**Input data**:
━━━━━━━━━━

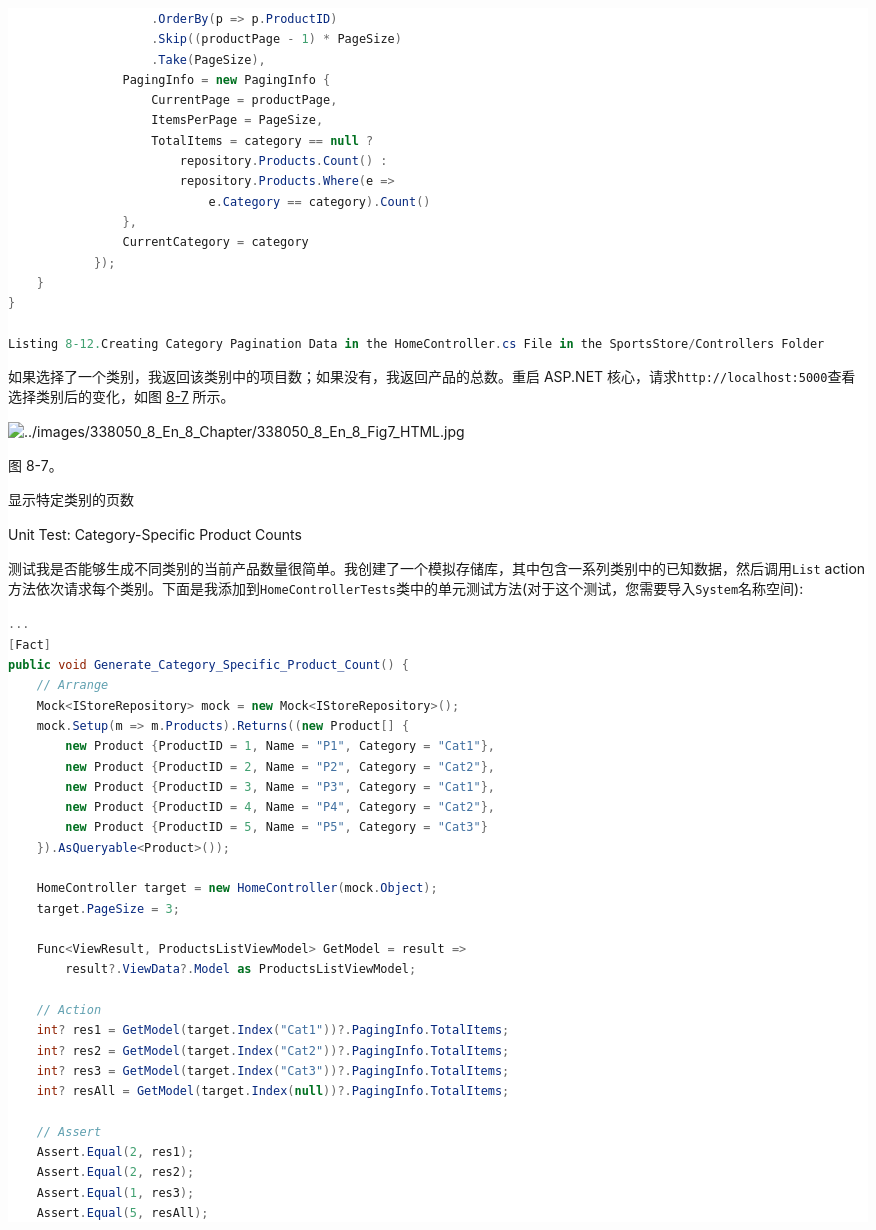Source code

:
 ```cs
                    .OrderBy(p => p.ProductID)
                    .Skip((productPage - 1) * PageSize)
                    .Take(PageSize),
                PagingInfo = new PagingInfo {
                    CurrentPage = productPage,
                    ItemsPerPage = PageSize,
                    TotalItems = category == null ?
                        repository.Products.Count() :
                        repository.Products.Where(e =>
                            e.Category == category).Count()
                },
                CurrentCategory = category
            });
    }
}

Listing 8-12.Creating Category Pagination Data in the HomeController.cs File in the SportsStore/Controllers Folder

```

如果选择了一个类别，我返回该类别中的项目数；如果没有，我返回产品的总数。重启 ASP.NET 核心，请求`http://localhost:5000`查看选择类别后的变化，如图 [8-7](#Fig7) 所示。

![../images/338050_8_En_8_Chapter/338050_8_En_8_Fig7_HTML.jpg](../images/338050_8_En_8_Chapter/338050_8_En_8_Fig7_HTML.jpg)

图 8-7。

显示特定类别的页数

Unit Test: Category-Specific Product Counts

测试我是否能够生成不同类别的当前产品数量很简单。我创建了一个模拟存储库，其中包含一系列类别中的已知数据，然后调用`List` action 方法依次请求每个类别。下面是我添加到`HomeControllerTests`类中的单元测试方法(对于这个测试，您需要导入`System`名称空间):

```cs
...
[Fact]
public void Generate_Category_Specific_Product_Count() {
    // Arrange
    Mock<IStoreRepository> mock = new Mock<IStoreRepository>();
    mock.Setup(m => m.Products).Returns((new Product[] {
        new Product {ProductID = 1, Name = "P1", Category = "Cat1"},
        new Product {ProductID = 2, Name = "P2", Category = "Cat2"},
        new Product {ProductID = 3, Name = "P3", Category = "Cat1"},
        new Product {ProductID = 4, Name = "P4", Category = "Cat2"},
        new Product {ProductID = 5, Name = "P5", Category = "Cat3"}
    }).AsQueryable<Product>());

    HomeController target = new HomeController(mock.Object);
    target.PageSize = 3;

    Func<ViewResult, ProductsListViewModel> GetModel = result =>
        result?.ViewData?.Model as ProductsListViewModel;

    // Action
    int? res1 = GetModel(target.Index("Cat1"))?.PagingInfo.TotalItems;
    int? res2 = GetModel(target.Index("Cat2"))?.PagingInfo.TotalItems;
    int? res3 = GetModel(target.Index("Cat3"))?.PagingInfo.TotalItems;
    int? resAll = GetModel(target.Index(null))?.PagingInfo.TotalItems;

    // Assert
    Assert.Equal(2, res1);
    Assert.Equal(2, res2);
    Assert.Equal(1, res3);
    Assert.Equal(5, resAll);
```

━━━━━━━━━━

Count the lines of the material above that contain the string "productPage". Write nothing but the count.

2